START Material for this task

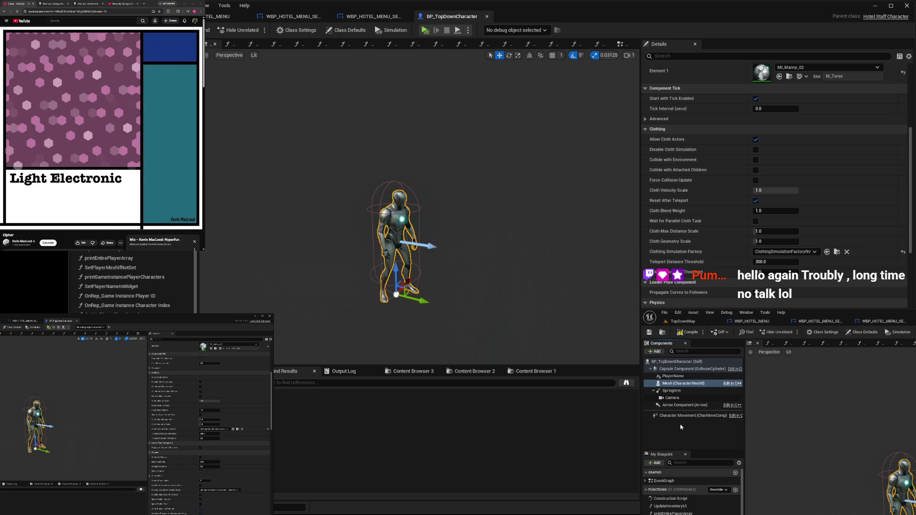
key(ctrl+v)
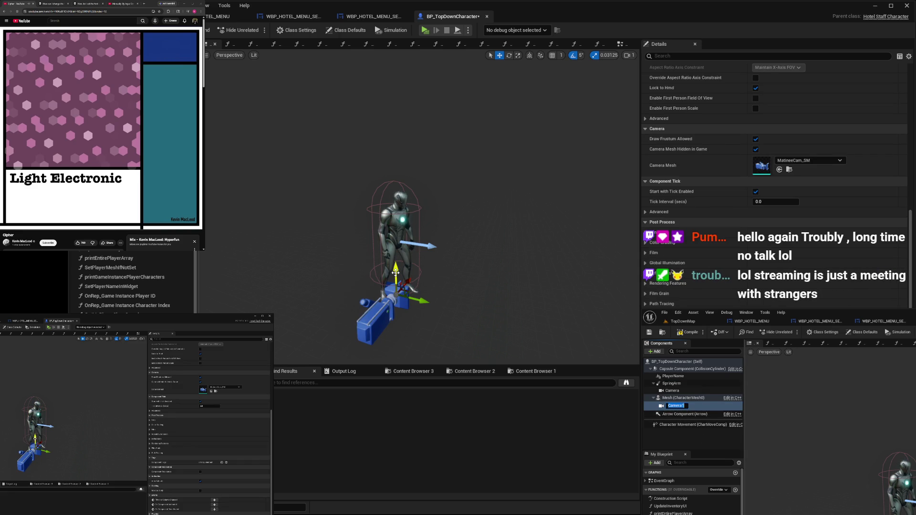
Keep the name Camera1 and, in Top view, move it forward over the character
key(Return)
click(229, 56)
click(247, 84)
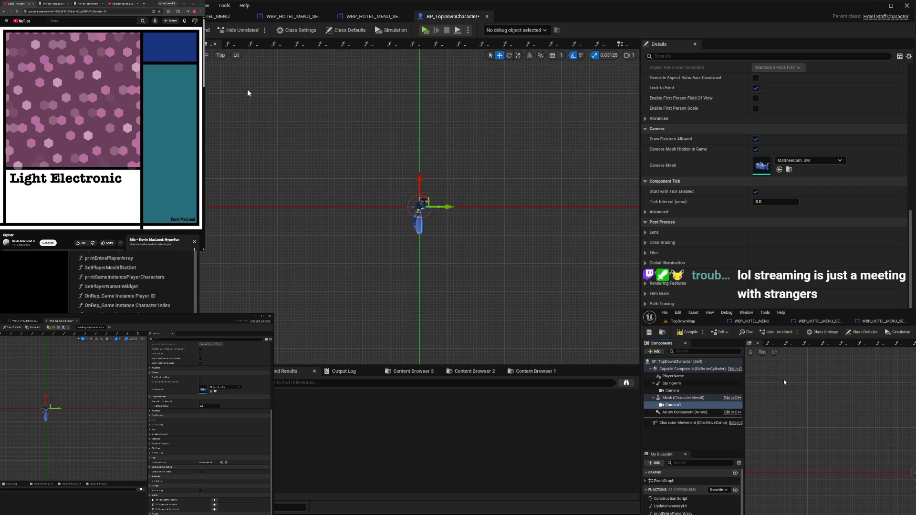
scroll(385, 210, up, 5)
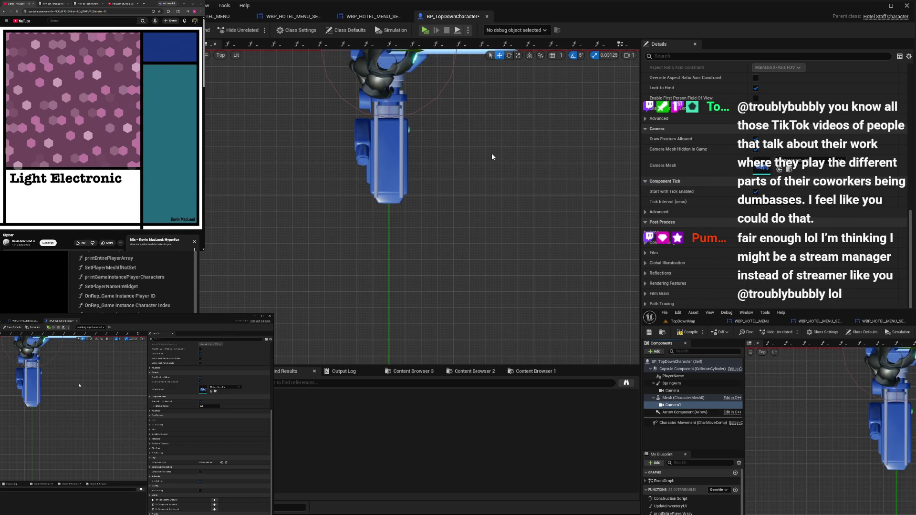
key(f)
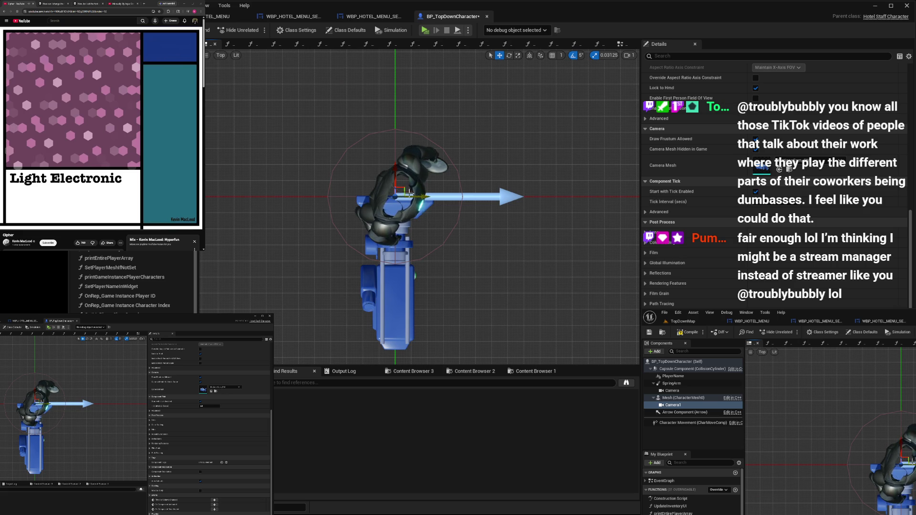
drag(397, 175, 400, 111)
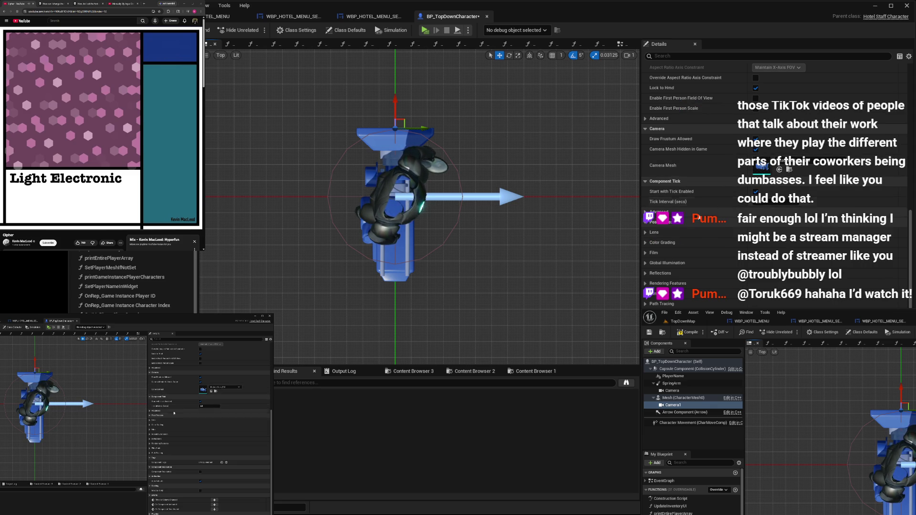
scroll(687, 202, up, 10)
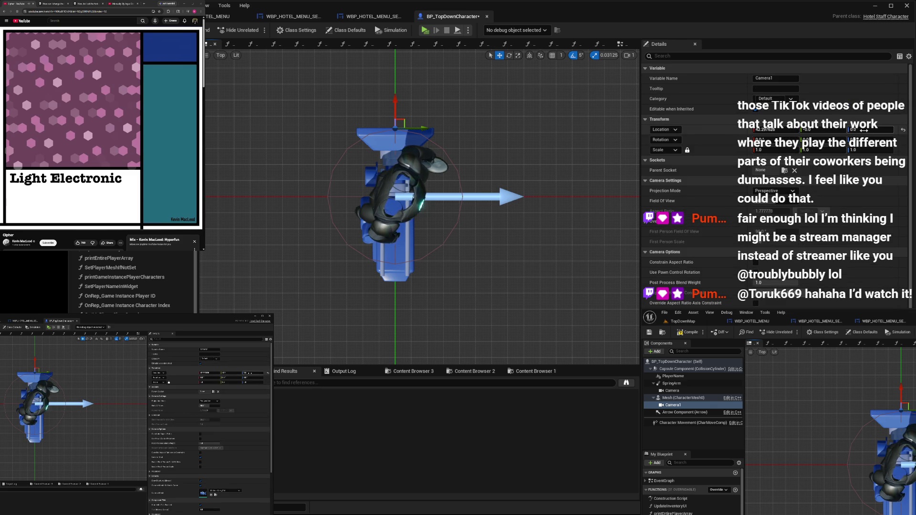
Set Camera1's Z rotation to 90 and drag it back over the character's centre
click(854, 140)
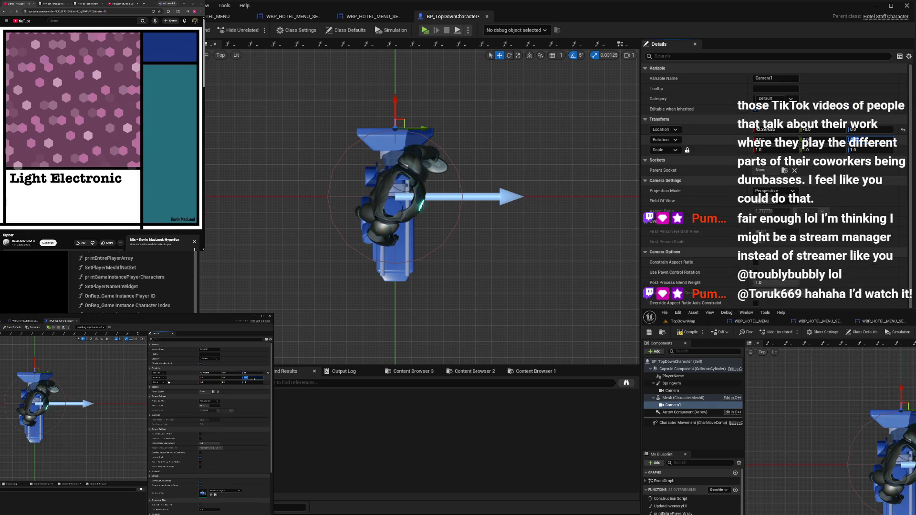
text(90)
key(Return)
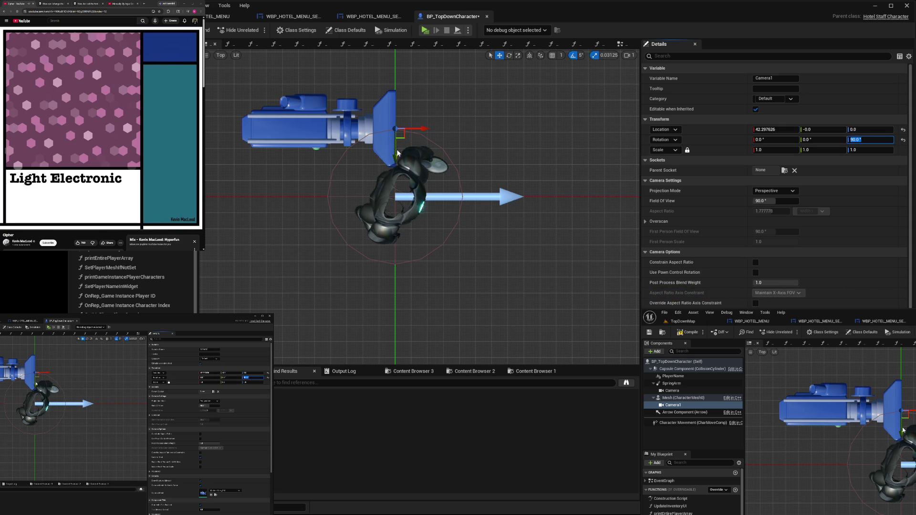
mouse_move(403, 146)
mouse_down()
mouse_move(418, 235)
mouse_move(421, 202)
mouse_move(446, 202)
mouse_up()
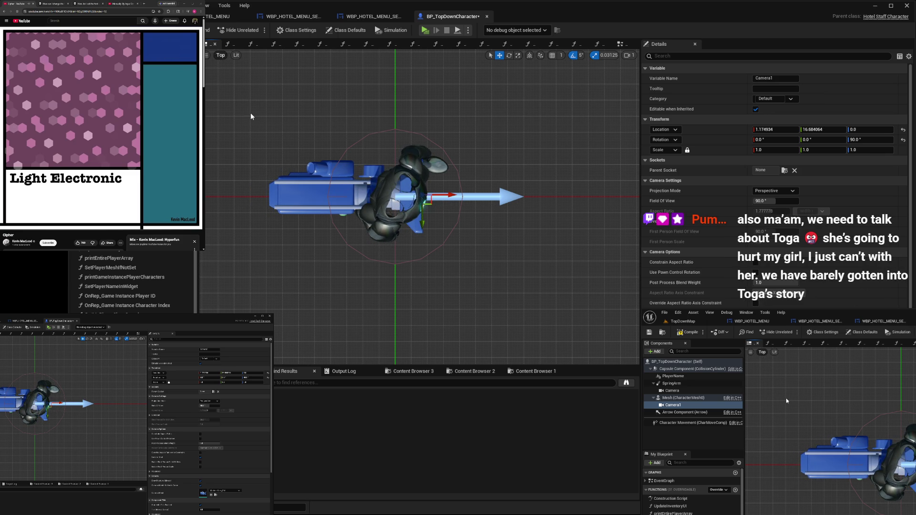
Raise Camera1 to head height in Front view and move it toward the face in Left view
key(alt+h)
drag(431, 336, 431, 75)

END Material for this task

Instructions for the task >> In your copy of the entries above, keep the text exact and leave out the pictures.

Solution to this problem >>
key(ctrl+v)
Keep the name Camera1 and, in Top view, move it forward over the character
key(Return)
click(229, 56)
click(247, 84)
scroll(385, 210, up, 5)
key(f)
drag(397, 175, 400, 111)
scroll(687, 202, up, 10)
Set Camera1's Z rotation to 90 and drag it back over the character's centre
click(854, 140)
text(90)
key(Return)
mouse_move(403, 146)
mouse_down()
mouse_move(418, 235)
mouse_move(421, 202)
mouse_move(446, 202)
mouse_up()
Raise Camera1 to head height in Front view and move it toward the face in Left view
key(alt+h)
drag(431, 336, 431, 75)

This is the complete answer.